FP’s Most Read This Week
Kenya’s foreign work strategy. In Africa is a Country, Naila Aroni argues that the Kenyan government’s policy on exporting its young workers is a flawed quick fix that prioritizes remittances and avoids the need for domestic job creation.
Why land reform fails. In an excerpt of his new book Land Power that was published in Foreign Policy, Michael Albertus notes that land reform efforts in South Africa have suffered repeated failures partly because “Black South Africans are not a monolithic, undifferentiated group,” he writes. “The land restitution commission originally viewed its role as simply transferring plots of land and its job complete once it handed over a farm to a claimant. That narrow focus led to failure among many early land recipients.”
South Africa’s post-apartheid generation. Lynsey Chutel—a New York Times reporter and former FP Africa Brief writer—profiles South African musician Thandiswa Mazwai in the Times. Mazwai rose to prominence as the lead singer of the band Bongo Maffin in the heady post-apartheid days of the 1990s, performing for luminaries such as President Nelson Mandela and Archbishop Desmond Tutu.
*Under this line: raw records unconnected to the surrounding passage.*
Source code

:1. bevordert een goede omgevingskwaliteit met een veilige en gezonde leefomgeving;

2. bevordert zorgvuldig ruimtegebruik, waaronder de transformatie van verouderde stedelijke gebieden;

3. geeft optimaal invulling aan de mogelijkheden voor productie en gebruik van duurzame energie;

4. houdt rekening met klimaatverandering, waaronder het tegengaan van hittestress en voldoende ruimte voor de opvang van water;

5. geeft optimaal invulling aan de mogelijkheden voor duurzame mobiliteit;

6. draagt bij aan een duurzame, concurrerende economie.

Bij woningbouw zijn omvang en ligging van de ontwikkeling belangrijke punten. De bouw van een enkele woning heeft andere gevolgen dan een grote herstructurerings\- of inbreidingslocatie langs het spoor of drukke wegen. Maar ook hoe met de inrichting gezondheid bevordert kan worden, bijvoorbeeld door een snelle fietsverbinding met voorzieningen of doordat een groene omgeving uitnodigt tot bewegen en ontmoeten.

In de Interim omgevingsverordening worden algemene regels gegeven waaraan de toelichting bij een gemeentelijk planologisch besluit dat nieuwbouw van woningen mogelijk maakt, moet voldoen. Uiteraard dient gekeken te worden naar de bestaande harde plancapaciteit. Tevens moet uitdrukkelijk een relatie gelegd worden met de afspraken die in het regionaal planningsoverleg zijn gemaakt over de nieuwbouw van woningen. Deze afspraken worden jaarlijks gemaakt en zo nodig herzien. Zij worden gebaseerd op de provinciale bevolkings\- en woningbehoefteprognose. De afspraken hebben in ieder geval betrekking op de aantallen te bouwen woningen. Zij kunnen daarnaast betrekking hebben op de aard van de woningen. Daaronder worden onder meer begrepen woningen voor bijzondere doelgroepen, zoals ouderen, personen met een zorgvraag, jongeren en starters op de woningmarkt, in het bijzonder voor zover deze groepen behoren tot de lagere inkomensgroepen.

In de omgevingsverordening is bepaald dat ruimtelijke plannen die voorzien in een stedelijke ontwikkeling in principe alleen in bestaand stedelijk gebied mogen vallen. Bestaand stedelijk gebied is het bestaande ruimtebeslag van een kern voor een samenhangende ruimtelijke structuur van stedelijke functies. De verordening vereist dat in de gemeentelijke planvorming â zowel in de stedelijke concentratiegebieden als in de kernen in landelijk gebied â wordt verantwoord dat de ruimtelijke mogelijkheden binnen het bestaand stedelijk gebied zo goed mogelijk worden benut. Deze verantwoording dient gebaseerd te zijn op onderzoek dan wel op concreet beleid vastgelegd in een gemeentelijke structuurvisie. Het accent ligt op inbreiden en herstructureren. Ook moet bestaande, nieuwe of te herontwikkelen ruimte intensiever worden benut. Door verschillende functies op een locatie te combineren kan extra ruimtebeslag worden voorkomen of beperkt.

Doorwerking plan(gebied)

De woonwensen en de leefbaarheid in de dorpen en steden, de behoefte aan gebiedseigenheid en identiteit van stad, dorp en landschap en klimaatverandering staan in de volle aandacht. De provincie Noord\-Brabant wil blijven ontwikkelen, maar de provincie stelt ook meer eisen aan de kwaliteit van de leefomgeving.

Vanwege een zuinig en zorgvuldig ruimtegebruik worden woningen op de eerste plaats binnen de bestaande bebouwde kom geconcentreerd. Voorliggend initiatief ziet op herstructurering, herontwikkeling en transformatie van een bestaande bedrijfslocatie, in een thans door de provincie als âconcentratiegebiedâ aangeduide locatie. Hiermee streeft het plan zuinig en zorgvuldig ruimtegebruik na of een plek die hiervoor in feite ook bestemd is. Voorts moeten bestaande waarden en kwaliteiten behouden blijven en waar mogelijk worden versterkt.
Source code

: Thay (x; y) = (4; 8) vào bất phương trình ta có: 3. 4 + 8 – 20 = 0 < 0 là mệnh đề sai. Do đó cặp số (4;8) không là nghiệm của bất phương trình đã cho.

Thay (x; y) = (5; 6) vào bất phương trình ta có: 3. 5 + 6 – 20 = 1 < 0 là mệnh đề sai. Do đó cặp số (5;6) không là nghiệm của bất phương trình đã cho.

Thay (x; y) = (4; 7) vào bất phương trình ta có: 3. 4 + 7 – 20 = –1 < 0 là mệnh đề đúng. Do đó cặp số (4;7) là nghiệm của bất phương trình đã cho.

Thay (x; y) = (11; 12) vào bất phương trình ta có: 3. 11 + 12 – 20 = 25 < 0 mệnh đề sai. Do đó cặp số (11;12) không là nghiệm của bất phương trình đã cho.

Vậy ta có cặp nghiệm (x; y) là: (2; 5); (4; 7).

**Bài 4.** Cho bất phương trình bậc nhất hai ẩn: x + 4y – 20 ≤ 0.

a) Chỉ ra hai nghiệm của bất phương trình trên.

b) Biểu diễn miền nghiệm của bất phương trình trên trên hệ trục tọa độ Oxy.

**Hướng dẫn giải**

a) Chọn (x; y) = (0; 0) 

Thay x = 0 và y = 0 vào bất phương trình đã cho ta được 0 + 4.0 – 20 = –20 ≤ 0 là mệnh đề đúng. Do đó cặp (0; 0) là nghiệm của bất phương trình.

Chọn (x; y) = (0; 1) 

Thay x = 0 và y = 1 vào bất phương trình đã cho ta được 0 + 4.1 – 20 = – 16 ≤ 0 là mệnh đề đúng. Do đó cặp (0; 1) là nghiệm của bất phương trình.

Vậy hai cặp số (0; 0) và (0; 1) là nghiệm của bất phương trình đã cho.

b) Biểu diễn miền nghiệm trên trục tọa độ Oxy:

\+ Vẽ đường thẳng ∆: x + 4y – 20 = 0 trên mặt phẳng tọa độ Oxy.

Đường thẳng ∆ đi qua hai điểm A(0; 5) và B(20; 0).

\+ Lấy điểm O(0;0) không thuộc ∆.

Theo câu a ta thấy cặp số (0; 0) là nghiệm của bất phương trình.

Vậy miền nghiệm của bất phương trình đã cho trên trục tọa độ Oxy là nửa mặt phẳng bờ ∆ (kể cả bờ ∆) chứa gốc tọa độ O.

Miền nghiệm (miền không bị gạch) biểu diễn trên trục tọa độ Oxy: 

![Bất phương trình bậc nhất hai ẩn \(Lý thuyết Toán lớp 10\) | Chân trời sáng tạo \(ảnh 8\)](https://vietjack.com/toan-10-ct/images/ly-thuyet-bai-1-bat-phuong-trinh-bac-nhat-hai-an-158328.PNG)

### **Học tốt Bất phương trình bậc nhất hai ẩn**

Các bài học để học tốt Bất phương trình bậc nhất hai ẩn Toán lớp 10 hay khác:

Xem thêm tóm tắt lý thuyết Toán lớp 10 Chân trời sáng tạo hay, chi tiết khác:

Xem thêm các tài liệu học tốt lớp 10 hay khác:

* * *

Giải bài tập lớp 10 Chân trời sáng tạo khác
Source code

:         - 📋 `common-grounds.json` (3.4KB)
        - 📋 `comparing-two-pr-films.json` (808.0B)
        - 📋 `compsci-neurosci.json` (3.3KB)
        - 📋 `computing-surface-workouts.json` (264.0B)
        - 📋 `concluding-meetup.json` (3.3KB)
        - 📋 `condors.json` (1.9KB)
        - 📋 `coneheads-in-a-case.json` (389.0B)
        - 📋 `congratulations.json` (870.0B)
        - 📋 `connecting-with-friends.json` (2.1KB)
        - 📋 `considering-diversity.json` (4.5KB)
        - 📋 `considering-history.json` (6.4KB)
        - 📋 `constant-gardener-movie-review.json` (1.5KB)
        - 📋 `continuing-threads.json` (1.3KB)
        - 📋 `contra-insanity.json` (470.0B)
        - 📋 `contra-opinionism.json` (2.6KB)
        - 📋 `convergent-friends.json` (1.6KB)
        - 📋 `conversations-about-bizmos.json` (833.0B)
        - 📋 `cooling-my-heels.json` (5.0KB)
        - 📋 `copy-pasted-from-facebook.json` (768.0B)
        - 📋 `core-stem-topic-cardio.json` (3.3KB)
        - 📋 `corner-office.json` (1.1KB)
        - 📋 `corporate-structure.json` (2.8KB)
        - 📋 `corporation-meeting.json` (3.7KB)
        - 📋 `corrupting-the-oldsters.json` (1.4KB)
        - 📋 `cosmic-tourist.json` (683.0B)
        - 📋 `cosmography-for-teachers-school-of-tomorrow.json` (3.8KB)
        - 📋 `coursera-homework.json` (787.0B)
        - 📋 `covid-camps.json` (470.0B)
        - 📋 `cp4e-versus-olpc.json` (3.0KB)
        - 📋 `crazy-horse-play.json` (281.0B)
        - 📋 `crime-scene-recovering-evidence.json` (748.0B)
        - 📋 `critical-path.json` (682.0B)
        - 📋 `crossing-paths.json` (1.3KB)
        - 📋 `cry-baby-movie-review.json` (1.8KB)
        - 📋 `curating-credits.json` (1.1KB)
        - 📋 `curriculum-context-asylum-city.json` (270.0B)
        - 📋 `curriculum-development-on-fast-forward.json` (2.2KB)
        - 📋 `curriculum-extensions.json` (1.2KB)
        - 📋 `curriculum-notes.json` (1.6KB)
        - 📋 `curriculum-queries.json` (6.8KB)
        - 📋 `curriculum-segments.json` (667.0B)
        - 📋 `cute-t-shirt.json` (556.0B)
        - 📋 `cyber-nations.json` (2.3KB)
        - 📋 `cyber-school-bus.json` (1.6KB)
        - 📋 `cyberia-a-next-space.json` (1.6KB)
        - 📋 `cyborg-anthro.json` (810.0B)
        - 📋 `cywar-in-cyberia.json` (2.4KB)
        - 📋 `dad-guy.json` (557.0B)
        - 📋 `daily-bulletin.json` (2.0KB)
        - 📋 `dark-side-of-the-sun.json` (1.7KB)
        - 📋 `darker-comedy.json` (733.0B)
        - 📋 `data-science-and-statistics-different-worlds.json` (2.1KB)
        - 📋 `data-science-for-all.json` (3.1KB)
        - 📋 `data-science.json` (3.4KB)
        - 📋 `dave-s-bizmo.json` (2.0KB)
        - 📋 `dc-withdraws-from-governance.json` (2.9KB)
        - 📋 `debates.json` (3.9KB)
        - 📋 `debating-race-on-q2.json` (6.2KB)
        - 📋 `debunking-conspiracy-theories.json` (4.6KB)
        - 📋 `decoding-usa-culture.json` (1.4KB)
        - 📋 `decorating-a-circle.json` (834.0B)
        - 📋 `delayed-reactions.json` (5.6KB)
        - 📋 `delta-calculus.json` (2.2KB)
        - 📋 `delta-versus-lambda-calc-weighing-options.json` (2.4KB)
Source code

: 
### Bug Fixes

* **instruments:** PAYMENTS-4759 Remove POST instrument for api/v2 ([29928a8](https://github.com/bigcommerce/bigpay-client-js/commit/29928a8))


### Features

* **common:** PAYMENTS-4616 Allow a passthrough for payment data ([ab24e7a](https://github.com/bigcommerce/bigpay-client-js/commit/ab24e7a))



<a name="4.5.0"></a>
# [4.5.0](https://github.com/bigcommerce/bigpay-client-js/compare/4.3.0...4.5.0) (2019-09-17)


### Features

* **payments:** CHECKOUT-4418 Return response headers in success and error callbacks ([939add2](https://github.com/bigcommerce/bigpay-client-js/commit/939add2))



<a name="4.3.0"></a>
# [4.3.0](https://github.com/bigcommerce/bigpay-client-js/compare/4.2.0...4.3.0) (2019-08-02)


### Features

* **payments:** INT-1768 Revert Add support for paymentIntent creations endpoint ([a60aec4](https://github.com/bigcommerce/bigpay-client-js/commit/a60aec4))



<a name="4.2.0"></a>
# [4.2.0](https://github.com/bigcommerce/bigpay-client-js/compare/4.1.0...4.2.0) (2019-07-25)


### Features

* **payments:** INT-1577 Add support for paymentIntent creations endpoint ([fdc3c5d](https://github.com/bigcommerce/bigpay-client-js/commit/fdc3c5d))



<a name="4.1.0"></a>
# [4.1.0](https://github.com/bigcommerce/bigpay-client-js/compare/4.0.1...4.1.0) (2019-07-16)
Mazwai’s lyrics often have a political message, and these days, she is not holding back.
At a post-election gala following the announcement of results last June, she chastised a gathering of politicians in a speech and then “burst into a set of songs whose lyrics, rather than offering light entertainment, instead doubled down on her determination to call out political malpractice. She sang of ‘fools for leaders’ and ‘thieves’ who ‘should leave Parliament,’” Chutel recounts.
“With her music reaching a wide audience and often containing sharp social commentary, Ms. Mazwai has emerged as the voice of a generation born during apartheid’s violent twilight: the first group of Black South Africans to enjoy the freedoms of a democratic South Africa but also to be confronted with its disappointments,” she writes.